As she prepares to push anew for repeal of New Mexico's law allowing immigrants to obtain driver's licenses, Gov. Susana Martinez is tying the issue to the state's failure to comply with the federal Real ID Act as the law's latest deadline for compliance approaches.
In a letter to U.S. Department of Homeland Security officials, Martinez asks whether they once again will extend the deadline for states to comply with the driver's license rules, and she inquires "about the implications of a state-issued ID that is not deemed secure by the federal government."
New Mexico is one of 17 states that don't meet the specifications in the act, signed into law in 2005, because immigrants here can get a license with a Mexican government-issued identification or a taxpayer identification number. Under detailed Real ID regulations, which set out to standardize the driver's license system nationwide, documentation of legal residency status is required to obtain a license. States also must issue a specific type of ID and must have a connection to a national database of license information.
If a state fails to comply with the act by the deadline, which has been extended several times, driver's licenses issued by the state would be rendered useless for purposes such as airline travel and entering federal buildings. This means all New Mexicans intending to board a flight -- even for travel within the U.S. -- would have to use a passport as official identification if the state fails to meet the rules' requirements.
The latest deadline for states to comply with the federal ID rules, proposed under the Bush administration in the wake of the 9/11 attacks, is Jan. 15, 2013.
"Unfortunately, New Mexico's practice of giving driver's licenses to illegal immigrants not only poses a significant and well-documented public safety threat, it also undermines the validity and security of every New Mexico driver's license," Martinez wrote in a letter Thursday to U.S. Department of Homeland Security officials. "It's deeply concerning that New Mexicans who work at our labs, get on an airplane, or need to show identification at any other federal facility will no longer be able to use their driver's license to do so."

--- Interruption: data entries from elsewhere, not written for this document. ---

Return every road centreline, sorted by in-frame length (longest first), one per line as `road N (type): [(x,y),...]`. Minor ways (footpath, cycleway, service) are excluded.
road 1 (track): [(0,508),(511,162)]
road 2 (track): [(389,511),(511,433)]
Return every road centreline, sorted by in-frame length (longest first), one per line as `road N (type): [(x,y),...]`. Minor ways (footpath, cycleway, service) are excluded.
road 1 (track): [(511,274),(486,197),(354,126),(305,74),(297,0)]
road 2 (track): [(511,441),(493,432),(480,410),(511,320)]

The Republican governor said the situation, especially for those who work at federal facilities and need to show identification to gain entrance, is a burden. "This is not just an inconvenience; it is an incredible burden on our citizens and our businesses, and on our ability to be competitive with our neighboring states."

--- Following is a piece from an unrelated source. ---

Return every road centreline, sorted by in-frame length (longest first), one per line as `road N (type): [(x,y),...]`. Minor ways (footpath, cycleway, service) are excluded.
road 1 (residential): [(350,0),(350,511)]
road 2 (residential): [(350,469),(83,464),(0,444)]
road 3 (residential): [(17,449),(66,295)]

However, a spokeswoman for U.S. Sen. Jeff Bingaman said the Department of Homeland Security is expected to extend the deadline again, since many states are still not in compliance with the rules.
In the past, Martinez has pushed for a repeal of the state law granting licenses to immigrants, which New Mexico has had since 2003. Lawmakers largely have resisted. She plans to again do so in the 2013 legislative session, which doesn't start until after the Jan. 15 deadline to comply with the Real ID Act. But the governor isn't considering a special session to address the issue, a spokesman said.
Meanwhile, the American Civil Liberties Union called Martinez's letter a "scare tactic meant to advance her agenda of dismantling New Mexico's drivers' license law."
"The governor should not use the practically defunct Real ID law to make baseless accusations about a drivers' license law our Legislature passed to improve public safety," Peter Simonson, executive director of the New Mexico ACLU, said in a statement headlined "Real ID is dead."
Simonson said 25 states have approved resolutions rejecting the Real ID Act, and in 15 states, lawmakers have made it illegal to comply with the act.
"The government cannot afford to ban 20 percent of the total population from entering a federal building or boarding a plane back home for the winter holidays," Simonson said.